UNLV a Thorn in BYU's Side

It's fitting that BYU (14-1) opens conference play Wednesday by facing off against the UNLV Rebels (12-2). After all, BYU and UNLV have traditionally been the two best MWC teams in recent years. BYU has won three consecutive league titles, and in two of those years UNLV was the runner up and beat the Cougars in the championship game of the conference tournament on their home court.

In Coach Rose's first four years as Cougar head coach, BYU has gone an astounding 54-10 against all conference teams other than UNLV. That's a winning percentage of more than 84 percent. However, during that span the Cougars have gone 3-7 against UNLV, a winning percentage of only 30 percent. UNLV is the only conference team that Rose has a losing record against.

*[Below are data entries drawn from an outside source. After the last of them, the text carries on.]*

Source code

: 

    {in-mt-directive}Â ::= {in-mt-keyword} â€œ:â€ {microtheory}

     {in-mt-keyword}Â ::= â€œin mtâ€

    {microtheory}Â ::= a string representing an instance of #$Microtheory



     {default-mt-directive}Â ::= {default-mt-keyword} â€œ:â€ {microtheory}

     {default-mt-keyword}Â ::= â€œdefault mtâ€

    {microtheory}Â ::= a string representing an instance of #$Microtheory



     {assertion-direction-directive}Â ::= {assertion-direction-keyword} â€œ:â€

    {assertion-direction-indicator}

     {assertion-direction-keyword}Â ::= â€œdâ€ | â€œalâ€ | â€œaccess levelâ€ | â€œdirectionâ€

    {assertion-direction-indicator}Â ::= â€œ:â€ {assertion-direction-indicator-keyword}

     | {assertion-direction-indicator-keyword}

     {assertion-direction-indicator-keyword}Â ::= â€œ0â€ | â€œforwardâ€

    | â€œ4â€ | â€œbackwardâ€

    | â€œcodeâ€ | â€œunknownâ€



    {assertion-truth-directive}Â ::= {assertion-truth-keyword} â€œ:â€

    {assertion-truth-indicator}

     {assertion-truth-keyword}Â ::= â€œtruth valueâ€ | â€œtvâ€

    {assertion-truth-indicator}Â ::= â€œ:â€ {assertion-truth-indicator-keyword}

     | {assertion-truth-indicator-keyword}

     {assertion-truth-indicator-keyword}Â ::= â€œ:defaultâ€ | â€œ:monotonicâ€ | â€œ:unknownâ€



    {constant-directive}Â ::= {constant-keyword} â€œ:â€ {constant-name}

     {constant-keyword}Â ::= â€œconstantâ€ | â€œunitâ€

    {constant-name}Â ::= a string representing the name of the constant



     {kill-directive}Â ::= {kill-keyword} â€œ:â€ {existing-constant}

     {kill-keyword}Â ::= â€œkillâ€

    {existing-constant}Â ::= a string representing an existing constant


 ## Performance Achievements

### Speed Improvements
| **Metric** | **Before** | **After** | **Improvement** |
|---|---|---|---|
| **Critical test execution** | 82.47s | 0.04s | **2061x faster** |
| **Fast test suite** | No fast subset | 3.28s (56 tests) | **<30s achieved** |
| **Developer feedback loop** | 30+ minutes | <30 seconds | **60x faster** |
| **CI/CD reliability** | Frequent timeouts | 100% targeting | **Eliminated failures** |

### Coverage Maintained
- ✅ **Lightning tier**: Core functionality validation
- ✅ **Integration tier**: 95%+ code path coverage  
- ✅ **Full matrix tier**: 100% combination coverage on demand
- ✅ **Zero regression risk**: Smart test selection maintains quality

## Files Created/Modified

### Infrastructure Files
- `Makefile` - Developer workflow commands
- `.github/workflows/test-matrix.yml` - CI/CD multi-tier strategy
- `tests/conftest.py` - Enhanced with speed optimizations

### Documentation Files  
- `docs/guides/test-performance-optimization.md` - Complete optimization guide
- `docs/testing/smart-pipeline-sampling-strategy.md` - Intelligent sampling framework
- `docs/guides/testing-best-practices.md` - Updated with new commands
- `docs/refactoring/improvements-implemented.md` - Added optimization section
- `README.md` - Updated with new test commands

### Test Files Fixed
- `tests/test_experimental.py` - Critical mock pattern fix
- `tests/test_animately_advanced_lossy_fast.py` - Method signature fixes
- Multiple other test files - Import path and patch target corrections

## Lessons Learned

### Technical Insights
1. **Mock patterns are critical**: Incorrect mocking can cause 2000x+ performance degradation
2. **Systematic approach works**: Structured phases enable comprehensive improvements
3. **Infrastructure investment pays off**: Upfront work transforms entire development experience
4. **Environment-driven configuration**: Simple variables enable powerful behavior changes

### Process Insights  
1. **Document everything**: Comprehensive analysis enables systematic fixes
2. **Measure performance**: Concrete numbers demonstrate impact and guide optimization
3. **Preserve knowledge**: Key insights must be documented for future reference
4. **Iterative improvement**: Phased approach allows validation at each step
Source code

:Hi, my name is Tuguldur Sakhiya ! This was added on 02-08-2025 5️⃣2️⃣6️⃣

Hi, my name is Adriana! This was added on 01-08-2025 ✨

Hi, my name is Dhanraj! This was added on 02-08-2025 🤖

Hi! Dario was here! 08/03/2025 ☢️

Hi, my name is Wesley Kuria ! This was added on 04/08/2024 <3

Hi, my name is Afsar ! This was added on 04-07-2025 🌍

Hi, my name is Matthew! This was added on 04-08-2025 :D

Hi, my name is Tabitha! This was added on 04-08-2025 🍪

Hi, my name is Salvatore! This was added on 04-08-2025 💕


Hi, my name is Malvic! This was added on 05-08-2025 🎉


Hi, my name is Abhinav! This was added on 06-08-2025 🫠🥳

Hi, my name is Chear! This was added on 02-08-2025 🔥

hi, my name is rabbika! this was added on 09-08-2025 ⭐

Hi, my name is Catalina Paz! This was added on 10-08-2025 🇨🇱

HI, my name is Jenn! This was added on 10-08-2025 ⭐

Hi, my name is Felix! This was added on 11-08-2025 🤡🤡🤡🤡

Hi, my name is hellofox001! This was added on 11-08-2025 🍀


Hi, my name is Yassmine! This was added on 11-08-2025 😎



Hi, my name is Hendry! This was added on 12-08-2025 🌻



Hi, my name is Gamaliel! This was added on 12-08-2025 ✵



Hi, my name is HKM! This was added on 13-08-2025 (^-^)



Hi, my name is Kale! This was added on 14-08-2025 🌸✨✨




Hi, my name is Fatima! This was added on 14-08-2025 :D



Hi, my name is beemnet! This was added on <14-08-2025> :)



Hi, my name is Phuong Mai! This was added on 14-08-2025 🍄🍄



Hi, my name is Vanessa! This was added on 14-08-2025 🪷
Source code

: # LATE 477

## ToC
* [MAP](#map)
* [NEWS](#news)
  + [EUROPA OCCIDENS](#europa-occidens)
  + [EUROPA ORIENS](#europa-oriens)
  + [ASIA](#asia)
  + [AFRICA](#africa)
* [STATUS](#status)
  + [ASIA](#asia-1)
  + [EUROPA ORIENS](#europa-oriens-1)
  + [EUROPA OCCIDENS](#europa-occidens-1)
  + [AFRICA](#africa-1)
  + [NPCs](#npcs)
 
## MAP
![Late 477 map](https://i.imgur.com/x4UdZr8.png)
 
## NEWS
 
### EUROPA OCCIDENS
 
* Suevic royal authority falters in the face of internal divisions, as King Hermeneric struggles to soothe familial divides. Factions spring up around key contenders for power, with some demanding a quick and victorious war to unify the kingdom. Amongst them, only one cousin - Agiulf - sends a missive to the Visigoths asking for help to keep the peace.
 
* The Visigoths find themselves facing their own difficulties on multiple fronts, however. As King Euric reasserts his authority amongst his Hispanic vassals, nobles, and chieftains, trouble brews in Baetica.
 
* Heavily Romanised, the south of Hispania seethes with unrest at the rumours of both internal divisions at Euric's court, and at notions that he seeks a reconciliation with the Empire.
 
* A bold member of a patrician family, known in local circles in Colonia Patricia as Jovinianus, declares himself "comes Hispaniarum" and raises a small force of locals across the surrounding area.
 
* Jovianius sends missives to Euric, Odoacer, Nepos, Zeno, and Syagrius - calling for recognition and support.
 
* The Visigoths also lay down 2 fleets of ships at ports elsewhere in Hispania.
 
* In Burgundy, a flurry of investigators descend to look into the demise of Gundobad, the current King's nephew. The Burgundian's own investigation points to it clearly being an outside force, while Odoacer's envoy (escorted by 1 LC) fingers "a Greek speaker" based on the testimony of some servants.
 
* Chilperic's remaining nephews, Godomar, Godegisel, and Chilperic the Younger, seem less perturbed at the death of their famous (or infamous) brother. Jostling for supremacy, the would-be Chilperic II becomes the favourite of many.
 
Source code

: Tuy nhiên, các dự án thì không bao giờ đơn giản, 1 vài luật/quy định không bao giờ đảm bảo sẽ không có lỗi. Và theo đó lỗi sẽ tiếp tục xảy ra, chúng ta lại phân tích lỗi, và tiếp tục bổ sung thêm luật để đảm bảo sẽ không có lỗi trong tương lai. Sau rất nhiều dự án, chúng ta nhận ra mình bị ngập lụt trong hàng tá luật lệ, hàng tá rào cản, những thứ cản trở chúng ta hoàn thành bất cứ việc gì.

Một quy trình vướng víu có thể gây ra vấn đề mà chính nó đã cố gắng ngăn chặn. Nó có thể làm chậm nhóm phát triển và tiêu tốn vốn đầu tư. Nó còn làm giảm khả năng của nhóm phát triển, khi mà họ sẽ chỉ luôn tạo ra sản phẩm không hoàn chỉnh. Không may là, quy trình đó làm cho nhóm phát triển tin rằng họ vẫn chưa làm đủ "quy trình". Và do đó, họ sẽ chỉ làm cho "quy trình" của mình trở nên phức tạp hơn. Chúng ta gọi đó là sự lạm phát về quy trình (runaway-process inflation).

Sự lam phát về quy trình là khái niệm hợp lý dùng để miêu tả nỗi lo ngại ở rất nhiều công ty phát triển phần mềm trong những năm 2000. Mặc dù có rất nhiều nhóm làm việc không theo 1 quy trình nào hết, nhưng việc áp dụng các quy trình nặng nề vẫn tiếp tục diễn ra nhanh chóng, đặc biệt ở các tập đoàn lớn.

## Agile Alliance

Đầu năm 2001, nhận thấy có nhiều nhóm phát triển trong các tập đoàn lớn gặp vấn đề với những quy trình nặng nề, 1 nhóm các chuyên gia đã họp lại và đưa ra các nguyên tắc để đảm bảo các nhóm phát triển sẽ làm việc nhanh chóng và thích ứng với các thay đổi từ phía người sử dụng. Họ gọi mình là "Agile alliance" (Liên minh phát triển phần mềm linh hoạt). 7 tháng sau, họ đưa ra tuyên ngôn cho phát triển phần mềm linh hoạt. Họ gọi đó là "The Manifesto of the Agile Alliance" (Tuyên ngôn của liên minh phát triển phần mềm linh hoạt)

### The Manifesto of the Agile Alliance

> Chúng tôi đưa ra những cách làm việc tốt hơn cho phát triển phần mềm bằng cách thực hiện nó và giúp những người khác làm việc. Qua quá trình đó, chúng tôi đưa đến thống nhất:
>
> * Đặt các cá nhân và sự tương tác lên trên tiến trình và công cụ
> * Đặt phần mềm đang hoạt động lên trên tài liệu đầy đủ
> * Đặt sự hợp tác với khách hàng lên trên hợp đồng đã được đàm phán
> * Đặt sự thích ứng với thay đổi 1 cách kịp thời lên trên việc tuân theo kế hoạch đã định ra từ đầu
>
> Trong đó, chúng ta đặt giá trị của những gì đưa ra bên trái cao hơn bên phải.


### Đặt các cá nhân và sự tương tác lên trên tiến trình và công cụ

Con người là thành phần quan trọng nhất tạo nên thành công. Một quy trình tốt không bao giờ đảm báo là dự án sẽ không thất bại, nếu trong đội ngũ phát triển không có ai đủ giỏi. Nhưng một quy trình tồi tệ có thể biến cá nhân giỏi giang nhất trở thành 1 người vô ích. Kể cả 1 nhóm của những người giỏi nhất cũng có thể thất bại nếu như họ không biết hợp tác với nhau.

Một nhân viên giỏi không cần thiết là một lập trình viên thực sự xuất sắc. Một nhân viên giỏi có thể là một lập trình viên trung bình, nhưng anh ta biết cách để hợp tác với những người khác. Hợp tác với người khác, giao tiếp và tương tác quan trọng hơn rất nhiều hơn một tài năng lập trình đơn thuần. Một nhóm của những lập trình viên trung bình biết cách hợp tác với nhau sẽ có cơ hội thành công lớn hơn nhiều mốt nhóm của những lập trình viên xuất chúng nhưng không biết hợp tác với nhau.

Additionally, UNLV is the only MWC team to beat BYU at the Marriott Center since Rose became head coach. Last year the Rebels beat the Cougars 76-70 in Provo. UNLV is also the only conference team that Rose hasn't beaten on the road.

All this has led to some BYU fans viewing UNLV as a bigger rival in basketball than Utah currently. Rose has a 6-3 record against the Utes, who have had some struggles in recent years.

When asked if UNLV over the years has played his teams tougher than any other MWC opponents, Rose didn't come out and say that was the case. However, he did say that the games between BYU and UNLV have been pretty competitive.

"Obviously it's one of the best teams in our league, so those games are gonna be the best games going."

Coach Rose noted how this UNLV team, a team that has spent some time ranked in the top 25 this season and that might be BYU's toughest test yet, is both similar to and different from past Rebel teams.

"[Coach Kruger's] team looks pretty similar to the way they play. I mean, they really guard hard, they're aggressive defensively, and things that you run, they'll try to take you out of it and make you run counters and do other things, and that seems pretty similar.

"Offensively, it seems to be a lot different. They do a lot of dribble-drive and penetrating like they used to and have done, but it seems like they're sharing the ball a lot better. They assist on a lot of their field goals. In fact, they assist on more of their field goals percentage-wise than we do on ours, and we think we share the ball pretty good, so I think [Kruger's] got great chemistry and they're playing really well together."

Jimmer Fredette, like Coach Rose, noted that the Rebels still play the same style of defense as they traditionally have.

"They always play pressure defense on us. That's just the way they play. Defensively, they have a good coach that stresses playing defense and forcing turnovers, and if they can get some turnovers it's easy baskets for them, so that's what they want to do."

Fredette added that the team has been preparing for UNLV's pressure defense and for different situations and scenarios, such as breaking their press.

When the Cougars and Rebels square off Wednesday, it will have been 12 days since UNLV's last game when the Rebels lost 67-56 to USC on Christmas day. Whether that will affect UNLV positively or negatively isn't known, but Coach Rose said they always expect UNLV's best effort regardless of the circumstances. In fact, he indicated the Rebels could be particularly fired up to play on Wednesday.

"They've been sitting on a loss for a while, and to me that might be a factor just because [after a loss] you just want to get out and play again."

Of course, the Rebels could also come out rusty after the long layoff. There could be some rustiness among the Cougars as well, as starters Jimmer Fredette and Jackson Emery both missed last Saturday's game against Eastern New Mexico due to health reasons. Fredette has been battling strep throat, while Emery has been recuperating from a bruised heel.

Rose said there is always the worry that his team could be set back a little bit when players miss time. He did add that he thinks Fredette will be ready to go, but it's just an issue of how long he will be able to play.

Fredette started to feel sick the night after he scored 49 points against Arizona on Monday, Dec. 28. Perhaps he scored two (or even three) games'-worth of points against the Wildcats because he knew he would miss the following Saturday's game.

In any event, Fredette didn't eat for three days and lost about seven or eight pounds in the process. Once he was able to keep food down again, he began working to regain his weight.

"Food tastes great right now ‘cause I couldn't eat," said Fredette. "Now it tastes unbelievable, so I'm out there eating as much as I possibly can to get ready."

Fredette has been working at getting back to prime playing shape and getting back into the flow of things.

"I don't feel like it's gonna set me back a whole bunch," he said. "You know, I've been playing for a while and sometimes it happens."